Background
To identify risk factors for acquiring HAIs in COVID-19 patients and establish visual prediction model.
Methods
Data was extracted from Xinglin Hospital Infection Monitoring System to analyze COVID-19 patients diagnosed between December 1, 2022, and March 1, 2023. Univariate and multivariate analyses were conducted to identify risk factors. Predictive signature was developed by selected variables from lasso, logistic regression, and their intersection and union. Models were compared using DeLong’s
t
-tests. Likelihood ratio (LR) and Youden’s index was used to evaluate the predictive performance.
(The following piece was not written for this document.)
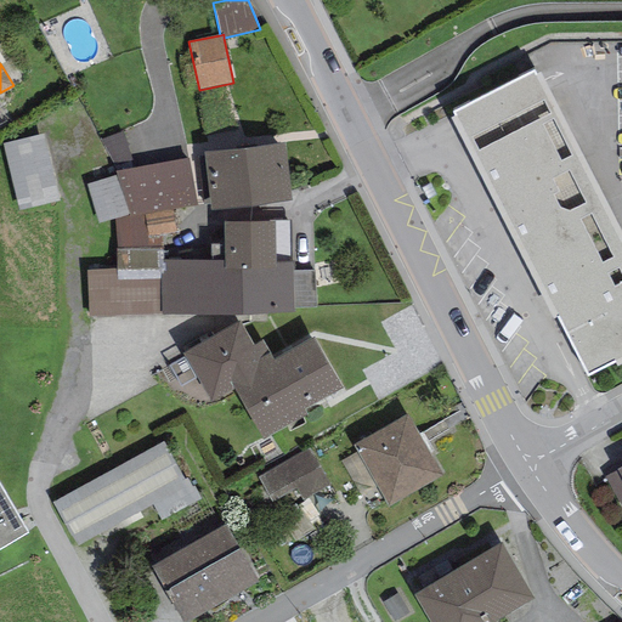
[(532,71),(452,112),(454,117),(451,119),(553,318),(557,317),(588,377),(615,363),(617,368),(621,366),(621,232),(541,74),(536,77),(532,71)]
Nomogram was constructed using optimal variables ensemble, prediction accuracy was evaluated using AUC, DCA and calibration curve.
Results
Total of 739 patients met the criteria, of which 53 (7.2%) were HAIs. NSAIDs, surgery, fungi and MDRO detected, hormone drugs and LYMR were independent risk factors. Lasso model screened seven variables, and logistic model identified six risk factors. Union model performed the best with the maximum of the Youden’s index is 0.703, the sensitivity is 95.6%, the specificity is 74.7%, the LR is 3.778. The best AUC of union model is 0.953 (0.928–0.978), and the accuracy is 87.5%. DCA indicated that the union model provided the best net benefits and calibration curve demonstrated good predictive agreement.
Conclusions
HAIs prediction in COVID-19 patients is feasible and beneficial to improve prognosis. Physicians can use this nomogram to identify high-risk COVID-19 populations for HAIs and tailor follow-up strategies.